After Stopword Removal:
 ['natural', 'language', 'processing', 'nlp', 'field', 'artificial', 'intelligence', 'enables', 'computers', 'understand', 'interpret', 'generate', 'human', 'language', 'nlp', 'combines', 'computational', 'linguistics', 'machine', 'learning'] ...


In [12]:
# Step 5: Stemming
stemmer = PorterStemmer()
stemmed_words = [stemmer.stem(word) for word in filtered_words]
print("\nAfter Stemming:\n", stemmed_words[:20], "...")


After Stemming:
 ['natur', 'languag', 'process', 'nlp', 'field', 'artifici', 'intellig', 'enabl', 'comput', 'understand', 'interpret', 'gener', 'human', 'languag', 'nlp', 'combin', 'comput', 'linguist', 'machin', 'learn'] ...


In [13]:
# Step 6: Frequency Distribution
word_freq = {}
for word in stemmed_words:
    word_freq[word] = word_freq.get(word, 0) + 1

# Normalize frequencies
max_freq = max(word_freq.values()) if word_freq else 1
for word in list(word_freq.keys()):
    word_freq[word] = word_freq[word] / max_freq

print("\nWord Frequencies:\n", word_freq)


Word Frequencies:
 {'natur': 0.3333333333333333, 'languag': 0.6666666666666666, 'process': 0.6666666666666666, 'nlp': 1.0, 'field': 0.3333333333333333, 'artifici': 0.3333333333333333, 'intellig': 0.3333333333333333, 'enabl': 0.3333333333333333, 'comput': 0.6666666666666666, 'understand': 0.3333333333333333, 'interpret': 0.3333333333333333, 'gener': 0.3333333333333333, 'human': 0.3333333333333333, 'combin': 0.3333333333333333, 'linguist': 0.3333333333333333, 'machin': 0.6666666666666666, 'learn': 0.6666666666666666, 'deep': 0.3333333333333333, 'model': 0.3333333333333333, 'applic': 0.3333333333333333, 'includ': 0.3333333333333333, 'translat': 0.3333333333333333, 'sentiment': 0.3333333333333333, 'analysi': 0.3333333333333333, 'text': 0.6666666666666666, 'summar': 0.6666666666666666, 'creat': 0.3333333333333333, 'short': 0.3333333333333333, 'coher': 0.3333333333333333, 'version': 0.3333333333333333, 'longer': 0.3333333333333333, 'document': 0.3333333333333333, 'aim': 0.3333333333333333, 

In [14]:
# Step 7: Sentence Scoring
sentence_scores = {}
for sent in sentences:
    for word in word_tokenize(sent.lower()):
        if word in word_freq:
            sentence_scores[sent] = sentence_scores.get(sent, 0) + word_freq[word]

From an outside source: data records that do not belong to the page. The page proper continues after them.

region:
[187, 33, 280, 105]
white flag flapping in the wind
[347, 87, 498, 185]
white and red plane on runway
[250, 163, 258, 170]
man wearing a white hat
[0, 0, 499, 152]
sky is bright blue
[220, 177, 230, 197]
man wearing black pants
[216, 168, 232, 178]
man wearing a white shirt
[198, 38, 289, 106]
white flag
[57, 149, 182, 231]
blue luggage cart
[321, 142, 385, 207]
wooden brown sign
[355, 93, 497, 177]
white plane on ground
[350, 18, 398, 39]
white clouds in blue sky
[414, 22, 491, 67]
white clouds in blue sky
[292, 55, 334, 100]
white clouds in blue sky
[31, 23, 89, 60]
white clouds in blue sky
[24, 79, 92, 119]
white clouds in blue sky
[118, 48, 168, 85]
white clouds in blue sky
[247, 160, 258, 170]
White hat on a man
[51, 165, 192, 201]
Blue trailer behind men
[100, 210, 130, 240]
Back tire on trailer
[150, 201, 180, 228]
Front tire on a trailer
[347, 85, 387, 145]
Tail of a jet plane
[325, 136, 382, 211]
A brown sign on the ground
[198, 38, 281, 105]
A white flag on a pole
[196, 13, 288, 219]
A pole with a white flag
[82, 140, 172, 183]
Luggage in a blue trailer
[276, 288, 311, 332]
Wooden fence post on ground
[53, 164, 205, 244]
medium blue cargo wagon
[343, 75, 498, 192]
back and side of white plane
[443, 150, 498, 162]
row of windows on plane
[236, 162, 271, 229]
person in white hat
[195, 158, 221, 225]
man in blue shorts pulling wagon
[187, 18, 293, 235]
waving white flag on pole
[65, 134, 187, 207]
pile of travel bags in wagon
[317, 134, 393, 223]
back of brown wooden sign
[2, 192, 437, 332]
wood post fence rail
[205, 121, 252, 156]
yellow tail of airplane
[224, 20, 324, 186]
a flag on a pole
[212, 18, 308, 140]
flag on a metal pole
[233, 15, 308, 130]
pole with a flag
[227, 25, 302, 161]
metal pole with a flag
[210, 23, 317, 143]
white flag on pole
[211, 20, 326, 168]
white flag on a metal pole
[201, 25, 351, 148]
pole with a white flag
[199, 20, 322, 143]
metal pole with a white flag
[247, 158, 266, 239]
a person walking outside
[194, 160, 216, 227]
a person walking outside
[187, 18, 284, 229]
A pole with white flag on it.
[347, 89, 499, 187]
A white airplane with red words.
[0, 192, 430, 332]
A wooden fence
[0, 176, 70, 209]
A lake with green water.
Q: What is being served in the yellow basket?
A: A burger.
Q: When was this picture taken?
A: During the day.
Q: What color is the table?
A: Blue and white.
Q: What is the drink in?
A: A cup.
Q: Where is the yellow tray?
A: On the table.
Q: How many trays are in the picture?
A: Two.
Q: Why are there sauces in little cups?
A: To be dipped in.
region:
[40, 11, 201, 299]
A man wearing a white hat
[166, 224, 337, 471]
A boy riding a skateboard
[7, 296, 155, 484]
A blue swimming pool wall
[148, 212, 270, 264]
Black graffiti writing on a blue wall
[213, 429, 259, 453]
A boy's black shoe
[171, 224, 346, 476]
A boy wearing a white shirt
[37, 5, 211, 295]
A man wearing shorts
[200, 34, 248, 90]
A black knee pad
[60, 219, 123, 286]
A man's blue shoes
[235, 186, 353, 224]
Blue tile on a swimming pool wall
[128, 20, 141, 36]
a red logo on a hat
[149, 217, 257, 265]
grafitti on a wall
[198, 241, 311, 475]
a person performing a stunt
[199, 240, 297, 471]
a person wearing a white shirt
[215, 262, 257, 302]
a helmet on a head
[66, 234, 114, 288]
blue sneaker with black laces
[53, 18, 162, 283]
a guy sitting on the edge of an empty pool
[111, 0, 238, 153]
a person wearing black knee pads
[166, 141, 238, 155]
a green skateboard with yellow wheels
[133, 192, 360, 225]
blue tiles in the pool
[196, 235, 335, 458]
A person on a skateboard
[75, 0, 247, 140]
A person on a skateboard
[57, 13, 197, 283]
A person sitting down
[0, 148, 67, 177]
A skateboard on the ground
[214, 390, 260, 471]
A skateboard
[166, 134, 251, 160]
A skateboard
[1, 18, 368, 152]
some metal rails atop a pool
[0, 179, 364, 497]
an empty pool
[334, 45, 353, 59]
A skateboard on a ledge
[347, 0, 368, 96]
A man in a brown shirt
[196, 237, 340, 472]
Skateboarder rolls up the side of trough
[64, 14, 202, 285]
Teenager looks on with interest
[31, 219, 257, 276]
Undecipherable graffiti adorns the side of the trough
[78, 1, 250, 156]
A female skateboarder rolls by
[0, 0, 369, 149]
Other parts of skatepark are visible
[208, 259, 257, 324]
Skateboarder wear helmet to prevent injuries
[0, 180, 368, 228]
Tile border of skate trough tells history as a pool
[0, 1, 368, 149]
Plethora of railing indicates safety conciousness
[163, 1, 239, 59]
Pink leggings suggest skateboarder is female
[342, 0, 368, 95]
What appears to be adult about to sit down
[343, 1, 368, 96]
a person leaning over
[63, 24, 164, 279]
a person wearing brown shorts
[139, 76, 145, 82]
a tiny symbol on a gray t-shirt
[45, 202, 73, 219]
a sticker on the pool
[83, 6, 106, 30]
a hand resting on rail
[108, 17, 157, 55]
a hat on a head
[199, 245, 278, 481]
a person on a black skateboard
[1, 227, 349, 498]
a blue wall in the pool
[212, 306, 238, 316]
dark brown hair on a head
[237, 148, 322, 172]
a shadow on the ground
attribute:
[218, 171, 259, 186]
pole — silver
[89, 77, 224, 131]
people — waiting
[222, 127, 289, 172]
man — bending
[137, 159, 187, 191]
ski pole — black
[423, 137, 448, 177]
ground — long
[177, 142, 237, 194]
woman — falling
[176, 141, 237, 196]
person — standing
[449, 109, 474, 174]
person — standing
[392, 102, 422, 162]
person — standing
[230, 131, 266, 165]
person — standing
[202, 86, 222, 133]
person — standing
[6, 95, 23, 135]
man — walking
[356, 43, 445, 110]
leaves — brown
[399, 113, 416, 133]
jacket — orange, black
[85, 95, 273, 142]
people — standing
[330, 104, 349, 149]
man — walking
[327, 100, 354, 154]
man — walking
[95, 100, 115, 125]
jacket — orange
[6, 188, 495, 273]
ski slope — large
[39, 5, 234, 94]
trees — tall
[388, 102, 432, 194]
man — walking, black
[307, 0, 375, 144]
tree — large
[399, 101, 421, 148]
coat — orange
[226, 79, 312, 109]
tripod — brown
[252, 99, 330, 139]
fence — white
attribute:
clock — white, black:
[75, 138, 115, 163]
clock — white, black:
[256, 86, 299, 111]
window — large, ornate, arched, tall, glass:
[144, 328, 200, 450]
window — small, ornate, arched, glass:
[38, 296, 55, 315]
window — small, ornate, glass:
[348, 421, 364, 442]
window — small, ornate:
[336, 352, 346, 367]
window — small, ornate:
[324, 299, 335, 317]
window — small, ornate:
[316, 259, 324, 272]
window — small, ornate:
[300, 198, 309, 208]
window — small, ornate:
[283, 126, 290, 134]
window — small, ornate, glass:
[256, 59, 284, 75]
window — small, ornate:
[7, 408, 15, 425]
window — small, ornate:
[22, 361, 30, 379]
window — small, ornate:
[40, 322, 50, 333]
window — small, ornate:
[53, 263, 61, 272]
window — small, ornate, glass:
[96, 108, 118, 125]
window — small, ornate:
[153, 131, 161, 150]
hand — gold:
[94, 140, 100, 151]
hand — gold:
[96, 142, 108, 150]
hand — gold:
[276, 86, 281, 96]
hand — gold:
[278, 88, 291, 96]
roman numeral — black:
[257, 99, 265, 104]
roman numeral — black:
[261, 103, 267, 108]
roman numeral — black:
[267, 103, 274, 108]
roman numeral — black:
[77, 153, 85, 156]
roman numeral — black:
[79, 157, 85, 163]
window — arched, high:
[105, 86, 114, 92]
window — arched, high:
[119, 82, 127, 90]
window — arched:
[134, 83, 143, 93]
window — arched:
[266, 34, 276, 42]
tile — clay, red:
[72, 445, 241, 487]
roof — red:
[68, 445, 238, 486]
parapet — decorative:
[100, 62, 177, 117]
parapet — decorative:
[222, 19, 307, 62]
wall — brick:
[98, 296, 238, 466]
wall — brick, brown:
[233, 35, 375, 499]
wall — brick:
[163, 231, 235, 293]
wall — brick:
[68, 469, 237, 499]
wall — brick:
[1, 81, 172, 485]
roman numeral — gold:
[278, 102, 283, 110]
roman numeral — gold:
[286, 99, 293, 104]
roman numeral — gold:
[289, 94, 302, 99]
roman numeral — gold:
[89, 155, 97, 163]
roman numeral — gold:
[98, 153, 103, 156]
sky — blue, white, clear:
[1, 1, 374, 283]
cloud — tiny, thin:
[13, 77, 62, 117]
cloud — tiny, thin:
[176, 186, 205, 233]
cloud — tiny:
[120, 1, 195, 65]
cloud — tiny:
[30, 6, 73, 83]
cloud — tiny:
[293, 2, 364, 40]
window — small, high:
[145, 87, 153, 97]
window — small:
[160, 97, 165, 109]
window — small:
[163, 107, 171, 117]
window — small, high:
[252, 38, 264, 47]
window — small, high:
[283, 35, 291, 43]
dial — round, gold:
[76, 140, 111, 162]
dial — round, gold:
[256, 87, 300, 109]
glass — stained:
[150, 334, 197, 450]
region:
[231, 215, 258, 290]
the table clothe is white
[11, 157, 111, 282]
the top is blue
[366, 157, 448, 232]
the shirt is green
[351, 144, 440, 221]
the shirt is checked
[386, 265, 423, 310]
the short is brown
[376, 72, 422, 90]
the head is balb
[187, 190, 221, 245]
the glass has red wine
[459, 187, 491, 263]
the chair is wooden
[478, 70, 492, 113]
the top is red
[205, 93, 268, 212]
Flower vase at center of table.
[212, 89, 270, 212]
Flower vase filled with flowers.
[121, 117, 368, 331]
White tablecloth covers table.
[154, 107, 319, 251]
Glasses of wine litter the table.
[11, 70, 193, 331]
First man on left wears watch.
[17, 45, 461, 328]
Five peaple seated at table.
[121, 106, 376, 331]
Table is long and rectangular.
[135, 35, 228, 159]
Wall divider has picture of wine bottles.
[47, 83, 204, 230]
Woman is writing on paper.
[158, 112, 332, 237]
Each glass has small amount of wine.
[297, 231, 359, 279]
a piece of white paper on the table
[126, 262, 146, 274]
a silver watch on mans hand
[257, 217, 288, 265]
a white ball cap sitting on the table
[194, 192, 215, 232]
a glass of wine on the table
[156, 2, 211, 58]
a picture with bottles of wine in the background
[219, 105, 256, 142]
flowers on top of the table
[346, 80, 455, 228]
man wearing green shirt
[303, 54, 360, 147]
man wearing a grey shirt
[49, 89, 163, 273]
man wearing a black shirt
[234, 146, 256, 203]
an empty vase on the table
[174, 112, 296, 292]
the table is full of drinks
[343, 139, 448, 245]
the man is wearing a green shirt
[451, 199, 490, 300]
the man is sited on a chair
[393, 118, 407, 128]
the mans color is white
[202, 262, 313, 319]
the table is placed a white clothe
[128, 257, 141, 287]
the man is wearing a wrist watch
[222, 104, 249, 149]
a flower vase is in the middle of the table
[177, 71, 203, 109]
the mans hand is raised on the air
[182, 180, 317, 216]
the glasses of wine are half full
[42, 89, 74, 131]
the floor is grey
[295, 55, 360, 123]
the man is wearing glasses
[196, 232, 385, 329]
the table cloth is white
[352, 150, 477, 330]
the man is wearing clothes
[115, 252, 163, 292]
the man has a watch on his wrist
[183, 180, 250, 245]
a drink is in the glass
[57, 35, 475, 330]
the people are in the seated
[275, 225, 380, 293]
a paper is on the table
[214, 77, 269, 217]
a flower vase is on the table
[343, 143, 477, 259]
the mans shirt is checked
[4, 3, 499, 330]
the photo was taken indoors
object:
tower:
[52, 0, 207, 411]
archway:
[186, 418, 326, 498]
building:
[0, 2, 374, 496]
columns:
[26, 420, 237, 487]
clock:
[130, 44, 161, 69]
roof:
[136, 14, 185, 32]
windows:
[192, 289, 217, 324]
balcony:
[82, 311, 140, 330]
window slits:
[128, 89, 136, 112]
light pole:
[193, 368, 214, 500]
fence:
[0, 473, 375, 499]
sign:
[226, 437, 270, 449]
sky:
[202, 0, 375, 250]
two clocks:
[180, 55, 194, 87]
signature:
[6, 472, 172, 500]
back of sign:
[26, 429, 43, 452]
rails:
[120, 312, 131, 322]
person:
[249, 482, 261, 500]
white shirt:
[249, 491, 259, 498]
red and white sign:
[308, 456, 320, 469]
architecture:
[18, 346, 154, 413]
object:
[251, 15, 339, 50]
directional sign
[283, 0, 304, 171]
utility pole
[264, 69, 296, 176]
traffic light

print("\nSentence Scores:\n", sentence_scores)


Sentence Scores:
 {'Natural Language Processing (NLP) is a field of Artificial Intelligence \nthat enables computers to understand, interpret, and generate human language.': 2.333333333333333, 'NLP combines computational linguistics with machine learning and deep learning models.': 1.3333333333333333, 'Applications of NLP include machine translation, sentiment analysis, and text summarization.': 2.0, 'Text summarization is a process of creating a short and coherent version of a longer document.': 2.6666666666666665}


In [15]:
# Step 8: Generate Summary (Top N sentences)
import heapq
summary_sentences = heapq.nlargest(2, sentence_scores, key=sentence_scores.get)
summary = " ".join(summary_sentences)

print("\n----- SUMMARY -----\n")
print(summary)


----- SUMMARY -----

Text summarization is a process of creating a short and coherent version of a longer document. Natural Language Processing (NLP) is a field of Artificial Intelligence 
that enables computers to understand, interpret, and generate human language.